Greedy radicals refuse to compromise

|
Monday, Oct. 31, 2016 8:47 PM

Yes, there should be shame, but not because state school trust lands were sold in Bluff, but because extreme environmentalists don’t want to share land with anyone except Conservation Land Foundation devotees. They are using everything in their power and in their banks to force local Native Americans, anglos, and hispanics away from land they call home in San Juan County, Utah. These are families with local roots, who didn’t migrate to more enticing lands in Colorado, Arizona and New Mexico centuries ago.
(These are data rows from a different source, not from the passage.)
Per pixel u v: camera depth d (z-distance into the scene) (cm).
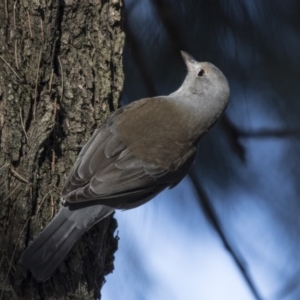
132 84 1330
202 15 1310
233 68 1320
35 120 1086
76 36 1130
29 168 1075
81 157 1116
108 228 1162
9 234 1056
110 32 1159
Moreover, CLF followers don’t want to compromise as they greedily seek more and more land in this current “campaign” for more national monuments. The state of Utah covers 52,696,960 acres. They have already given up 35,033,603 acres to 13 different national parks and monuments. That means the federal government owns, runs or manages 55.5 percent of the state. And they say Utah is greedy?

The scenario in San Juan County is even worse. Only 8 percdent of San Juan County’s 5,077,120 acres is privately owned. Those with a socialist mind set don’t seem to grasp the idea that private property rights exist in the proposed Bears Ears area. Some areas in that coveted land do not meet the definition of “public lands,” including 43 grazing allotments, 661 water-right infrastructures, 151,000 acres of state trust land, 18,000 acres of private property, and hundreds of miles of roads. This leads us to the most recent whining of the week — Comb Ridge.

The actual Comb Ridge wilderness consists of 17,400 acres; however, adjacent to Comb Ridge proper exists Scholl and Institutional Trust Lands Administration land. SITLA land is not public land, it is state land. Even though local people have long used it for their personal playground, they were trespassing.

Two weeks ago 391 acres of SITLA land were sold by the state to the highest bidder. That land would be 0.02 percent of the total Comb Ridge acreage. And the playground bullies don’t want to share even that pinpoint of land with anyone else.